*INSTRUCTION*
Please print the listing that follows word for word, but skip any pictures it holds.

======== WORKING DATA ========

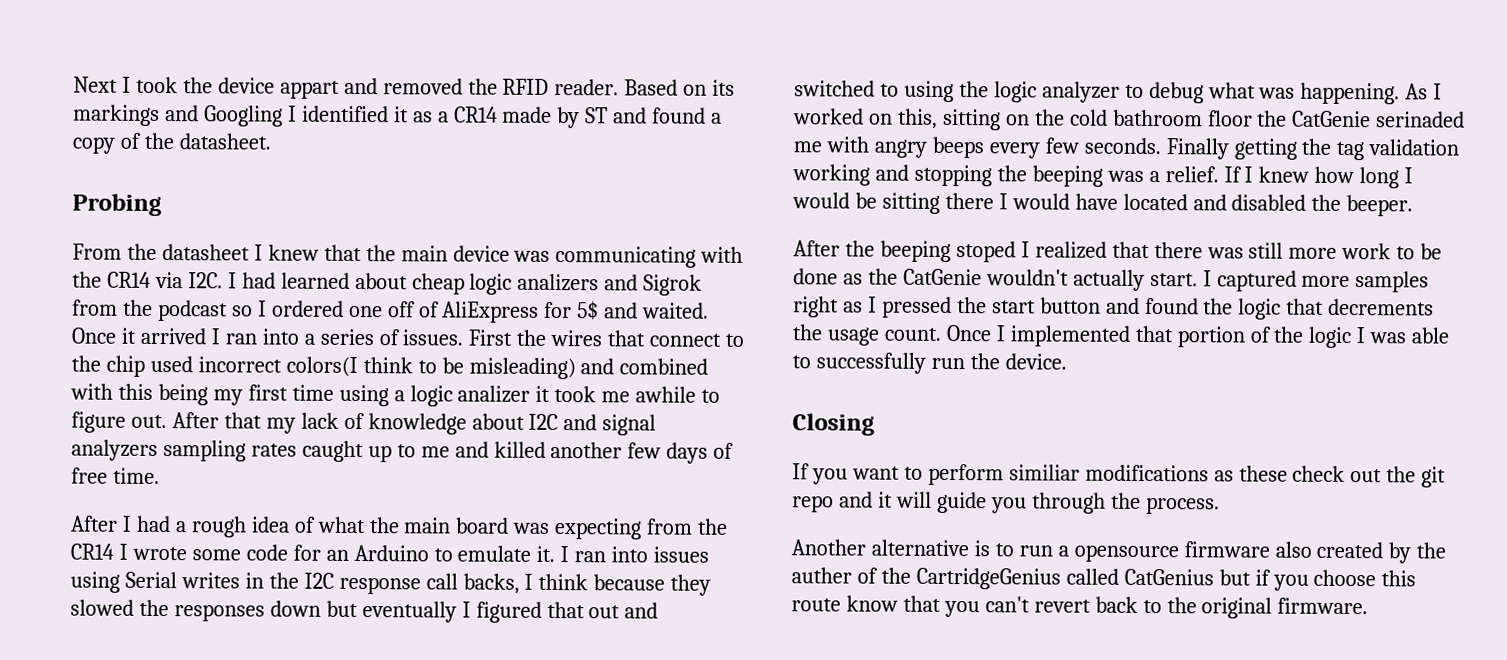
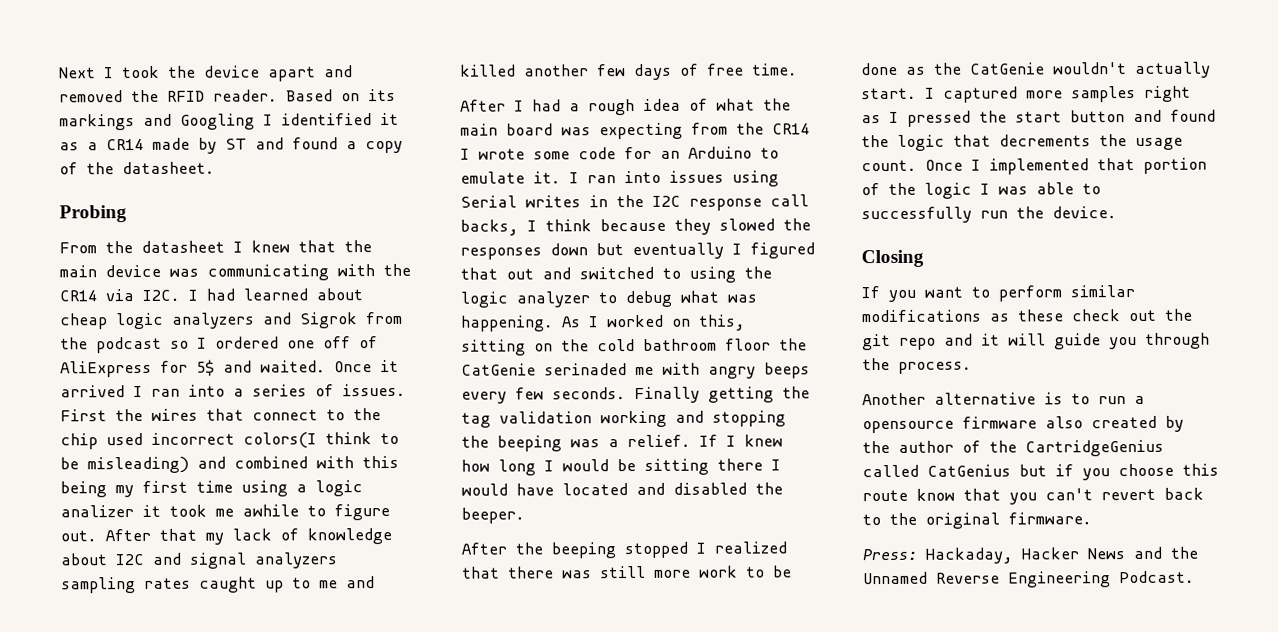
[279,80,340,99] appart -> [267,66,316,82] apart
[517,273,600,292] analizers -> [171,312,255,329] analyzers
[955,241,1016,263] stoped -> [624,541,688,559] stopped
[1008,464,1080,481] similiar -> [1070,285,1135,298] similar
[791,567,852,584] auther -> [898,440,954,453] author
(1369, 606) none -> [862,546,1198,564] [863,570,1195,588] // Press: Hackaday, Hacker News and the Unnamed Reverse Engineering Podcast.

========

*SOLVED EXERCISE*
[279,80,340,99] appart -> [267,66,316,82] apart
[517,273,600,292] analizers -> [171,312,255,329] analyzers
[955,241,1016,263] stoped -> [624,541,688,559] stopped
[1008,464,1080,481] similiar -> [1070,285,1135,298] similar
[791,567,852,584] auther -> [898,440,954,453] author
(1369, 606) none -> [862,546,1198,564] [863,570,1195,588] // Press: Hackaday, Hacker News and the Unnamed Reverse Engineering Podcast.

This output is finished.